Nish blanched. The basket was nearly a span below him, and the opening looked tiny compared to the yawning hole of the shaft. If he missed … Not even to save face could he do it.

‘Bring it up,’ he said, and the quaver in his voice made Flyn snigger. The miner exchanged glances with Lex, who was also grinning. Damn them both, if he ever had power over them. ‘Come on. All the way!’

Lex fiddled with a lever as Flyn wound the bucket to the surface. Nish climbed in, hanging grimly onto the rope. ‘Hurry up!’ he snarled to conceal his unease. ‘The querist’s business can’t wait.’

Flyn winked at Lex, very obviously, then lifted one hand, which held a miner’s hammer. He swung it hard and low. Nish flinched, thinking the man was trying to cripple him, but the head whizzed by, knocking the brake right off. The bucket dropped, leaving Nish’s stomach halfway up his throat.

He choked, drew a deep breath, and screamed his heart out. In the darkness he could hear Flyn’s roars of laughter.

They flashed past lighted openings, one after another, going faster and faster. Nish was steeling himself for the shattering finale when the basket slowed. The fourth level went by, they slowed rapidly and drifted to a stop directly opposite the fifth level. Lex had put the brake on, up top. Nish had been taken in by a trick to terrorise apprentices and unwanted visitors.

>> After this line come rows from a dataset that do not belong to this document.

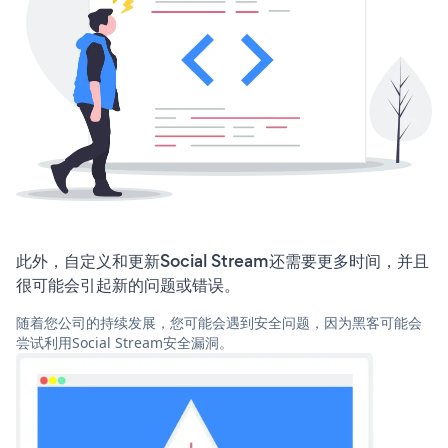
此外，自定义和更新Social Stream还需要更多时间，并且
很可能会引起新的问题或错误。
随着您公司的持续发展，您可能会遇到安全问题，因为黑客可能会
尝试利用Social Stream安全漏洞。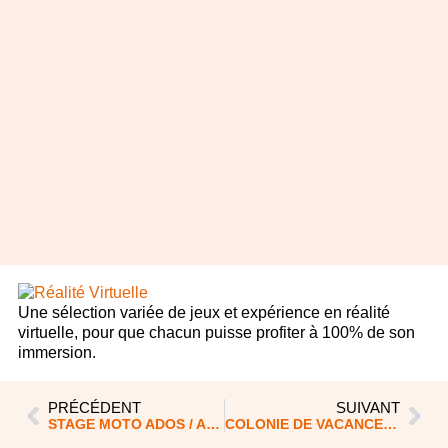
Une sélection variée de jeux et expérience en réalité
virtuelle, pour que chacun puisse profiter à 100% de son
immersion.
PRÉCÉDENT
SUIVANT
STAGE MOTO ADOS / ADULTES DIMANCHE 14 AVRIL
COLONIE DE VACANCES MOTOCROSS ET QUAD PROCHE DE LYON 69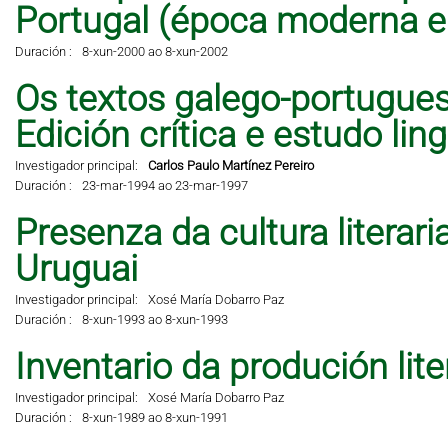
Portugal (época moderna 
Duración :
8-xun-2000 ao 8-xun-2002
Os textos galego-portugues
Edición crítica e estudo lingü
Investigador principal:
Carlos Paulo Martínez Pereiro
Duración :
23-mar-1994 ao 23-mar-1997
Presenza da cultura literar
Uruguai
Investigador principal:
Xosé María Dobarro Paz
Duración :
8-xun-1993 ao 8-xun-1993
Inventario da produción lit
Investigador principal:
Xosé María Dobarro Paz
Duración :
8-xun-1989 ao 8-xun-1991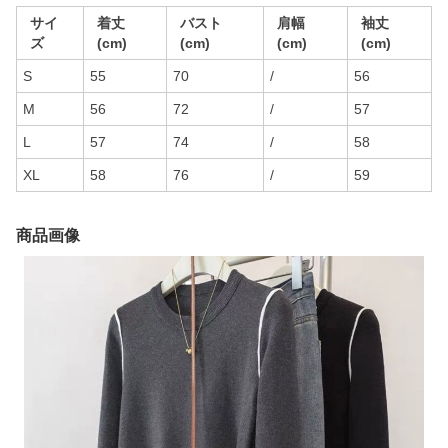
サイ
着丈
バスト
肩幅
袖丈
ズ
(cm)
(cm)
(cm)
(cm)
S
55
70
/
56
M
56
72
/
57
L
57
74
/
58
XL
58
76
/
59
商品画像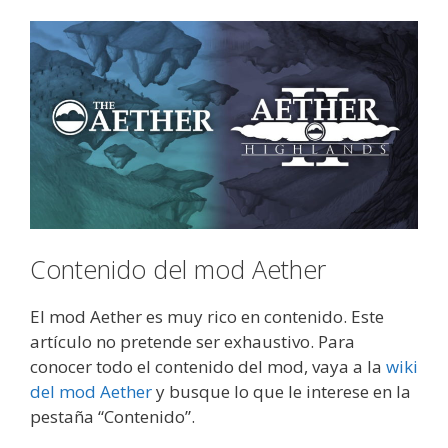
Contenido del mod Aether
El mod Aether es muy rico en contenido. Este
artículo no pretende ser exhaustivo. Para
conocer todo el contenido del mod, vaya a la
wiki
del mod Aether
y busque lo que le interese en la
pestaña “Contenido”.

A lighted lantern stood in the entrance. Nish gave Flyn a look of purest hatred, which was returned with bland indifference. Miners were a rebellious lot, contemptuous of any authority but their own. If I’m ever perquisitor, he thought, I’ll put the curb on them.

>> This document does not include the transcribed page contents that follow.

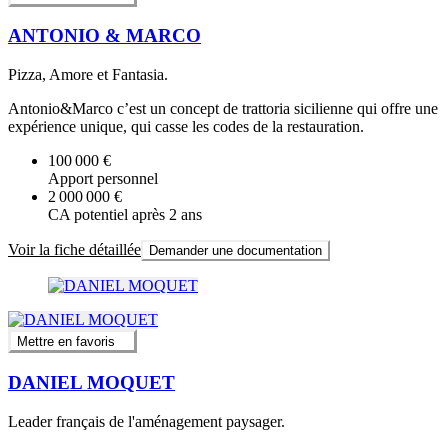
ANTONIO & MARCO
Pizza, Amore et Fantasia.
Antonio&Marco c’est un concept de trattoria sicilienne qui offre une
expérience unique, qui casse les codes de la restauration.
100 000 €
Apport personnel
2 000 000 €
CA potentiel après 2 ans
Voir la fiche détaillée
Demander une documentation
Mettre en favoris
DANIEL MOQUET
Leader français de l'aménagement paysager.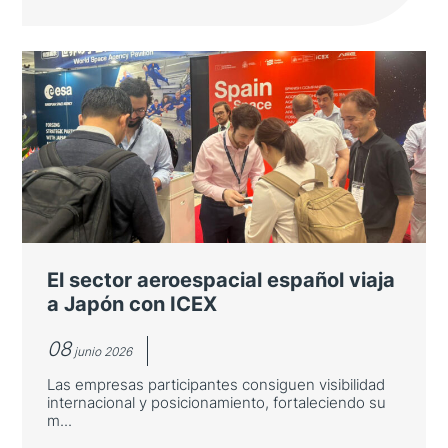
El ministro de Asuntos Exteriores
destaca las oportunidades de
cooperación con Asia-Pacífico en
innovación
José Manuel Albares inauguró una mesa
redonda sobre innovación asiática organizada
por Casa Asia en la Fundación "la Caixa"
El sector aeroespacial español viaja
a Japón con ICEX
08
junio 2026
Las empresas participantes consiguen visibilidad
internacional y posicionamiento, fortaleciendo su
m...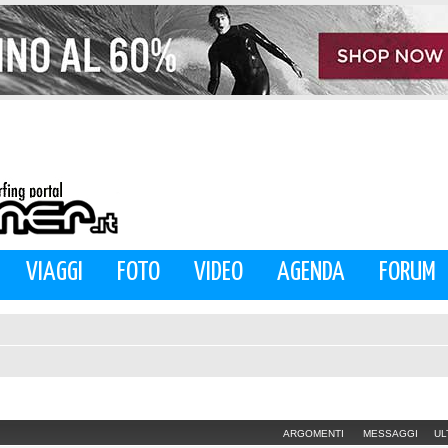
VIAGGI
FOTO
VIDEO
AGENDA
FORUM
ARGOMENTI
MESSAGGI
UL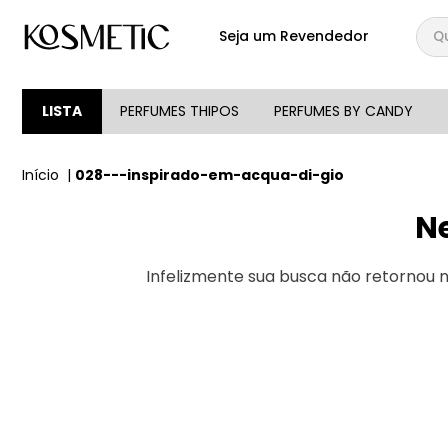
Qual
Seja um Revendedor
TERMOS MAIS BUSCA
1
º
144
LISTA
PERFUMES THIPOS
PERFUMES BY CANDY
2
º
146
028---inspirado-em-acqua-di-gio
3
º
candy
4
º
loção
N
5
º
107
Infelizmente sua busca não retornou
6
º
105
7
º
133
8
º
212
9
º
box
10
º
108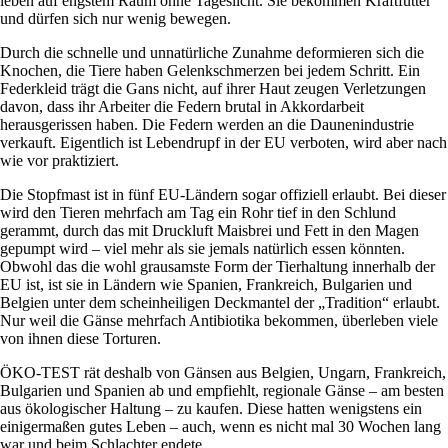
leben auf engstem Raum ohne Tageslicht. Sie bekommen Kraftfutter
und dürfen sich nur wenig bewegen.
Durch die schnelle und unnatürliche Zunahme deformieren sich die
Knochen, die Tiere haben Gelenkschmerzen bei jedem Schritt. Ein
Federkleid trägt die Gans nicht, auf ihrer Haut zeugen Verletzungen
davon, dass ihr Arbeiter die Federn brutal in Akkordarbeit
herausgerissen haben. Die Federn werden an die Daunenindustrie
verkauft. Eigentlich ist Lebendrupf in der EU verboten, wird aber nach
wie vor praktiziert.
Die Stopfmast ist in fünf EU-Ländern sogar offiziell erlaubt. Bei dieser
wird den Tieren mehrfach am Tag ein Rohr tief in den Schlund
gerammt, durch das mit Druckluft Maisbrei und Fett in den Magen
gepumpt wird – viel mehr als sie jemals natürlich essen könnten.
Obwohl das die wohl grausamste Form der Tierhaltung innerhalb der
EU ist, ist sie in Ländern wie Spanien, Frankreich, Bulgarien und
Belgien unter dem scheinheiligen Deckmantel der „Tradition“ erlaubt.
Nur weil die Gänse mehrfach Antibiotika bekommen, überleben viele
von ihnen diese Torturen.
ÖKO-TEST rät deshalb von Gänsen aus Belgien, Ungarn, Frankreich,
Bulgarien und Spanien ab und empfiehlt, regionale Gänse – am besten
aus ökologischer Haltung – zu kaufen. Diese hatten wenigstens ein
einigermaßen gutes Leben – auch, wenn es nicht mal 30 Wochen lang
war und beim Schlachter endete.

Small chance of that. There was a long way to go to avoid the army, much less be reinstated as a lowly prober. Putting his dreams of power and revenge aside, Nish tried to conquer his claustrophobia and failed miserably. ‘Where can we find Joeyn?’

Taking up the lantern, Flyn stumped off down the tunnel. He was even shorter than Nish. Most of the miners were small, wiry and old. Nish followed, shuddering at the weight of rock above.

Joeyn was not at the place he usually worked, nor in any of the other tunnels Flyn knew about. Nish studied the crystals in their veins and cavities, wondering how the old miner knew which ones to collect. They all looked the same to him.

They ended up searching the entire fifth level, which took many hours and several refillings of Flyn’s lantern. There was no trace of Joeyn or Tiaan. Nish could tell that his guide was worried by the time they got back in the basket. Flyn rang the bell and wound them up to the main level.